Stated goal 1: From the USDTV forum thread, echo the passage starting at "On Galaxy 3C" and ending at "box to view.".
Stated goal 2:
Answer these questions from the USDTV forum thread:
(a) On which satellite and band did JohnH find the service?
(b) According to gradnite, how do the similar systems used in the UK deliver the signal to viewers?
(c) According to mini1, how long ago did the service come out?
** start of Supplied text **
# usdtv



## KTMCDO (May 31, 2003)

here in our area i have noticed a new service called usdtv 
not sure if its national yet but here is the website 
http://usdtv.com/
i think its just beginning stages


----------



## JohnH (Apr 22, 2002)

On Galaxy 3C - C band. Looks like they have about 12 channels(encrypted).

Promo Channel screen shot(camera not too swoof).

All of the images in the picture appeared to be live from the associate network, except the Starz! image was static.


----------



## gradnite (Apr 18, 2004)

This reminds me of similar systems that have been used in the UK. Receive the signal OTA and use a digital set top box to view.


----------



## mini1 (Jan 25, 2004)

this is old news. this service came out a few months ago now. didn't you see all the news on this board when it come out?


----------



## KTMCDO (May 31, 2003)

mini1 said:


> this is old news. this service came out a few months ago now. didn't you see all the news on this board when it come out?


no i didnt


----------



## Mark Holtz (Mar 23, 2002)

And E$PN is still part of the package.


----------



## dfergie (Feb 28, 2003)

Bandwidth robbers


----------



## ibglowin (Sep 10, 2002)
** end of Supplied text **
** start of Listed entries **
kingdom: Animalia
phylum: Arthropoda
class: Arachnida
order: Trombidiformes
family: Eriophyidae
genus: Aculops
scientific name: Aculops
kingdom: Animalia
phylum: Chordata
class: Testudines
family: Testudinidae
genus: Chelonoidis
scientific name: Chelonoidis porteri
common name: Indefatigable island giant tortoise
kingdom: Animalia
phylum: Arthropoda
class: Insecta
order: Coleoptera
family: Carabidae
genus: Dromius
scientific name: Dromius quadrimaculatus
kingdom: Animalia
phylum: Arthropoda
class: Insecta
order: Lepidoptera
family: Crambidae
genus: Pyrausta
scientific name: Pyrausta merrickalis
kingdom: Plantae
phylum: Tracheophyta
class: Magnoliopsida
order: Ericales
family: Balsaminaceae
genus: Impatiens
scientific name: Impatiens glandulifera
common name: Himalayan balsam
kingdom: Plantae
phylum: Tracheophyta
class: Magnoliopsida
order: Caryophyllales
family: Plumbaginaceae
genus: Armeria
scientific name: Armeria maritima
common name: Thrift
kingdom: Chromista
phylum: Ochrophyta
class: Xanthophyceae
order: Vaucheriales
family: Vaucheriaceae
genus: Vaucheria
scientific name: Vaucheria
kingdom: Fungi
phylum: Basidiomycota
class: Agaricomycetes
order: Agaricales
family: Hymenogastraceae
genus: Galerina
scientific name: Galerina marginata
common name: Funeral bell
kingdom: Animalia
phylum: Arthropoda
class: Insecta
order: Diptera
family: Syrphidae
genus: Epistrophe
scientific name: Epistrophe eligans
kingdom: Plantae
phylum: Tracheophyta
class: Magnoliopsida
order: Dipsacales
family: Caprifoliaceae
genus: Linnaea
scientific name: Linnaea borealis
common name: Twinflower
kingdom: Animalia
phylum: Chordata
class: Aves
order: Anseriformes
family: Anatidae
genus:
** end of Listed entries **
Task output 1:
On Galaxy 3C - C band. Looks like they have about 12 channels(encrypted).

Promo Channel screen shot(camera not too swoof).

All of the images in the picture appeared to be live from the associate network, except the Starz! image was static.


----------



## gradnite (Apr 18, 2004)

This reminds me of similar systems that have been used in the UK. Receive the signal OTA and use a digital set top box to view.

Task output 2:
(a) Galaxy 3C, C band.
(b) The signal is received OTA and viewed with a digital set top box.
(c) A few months ago.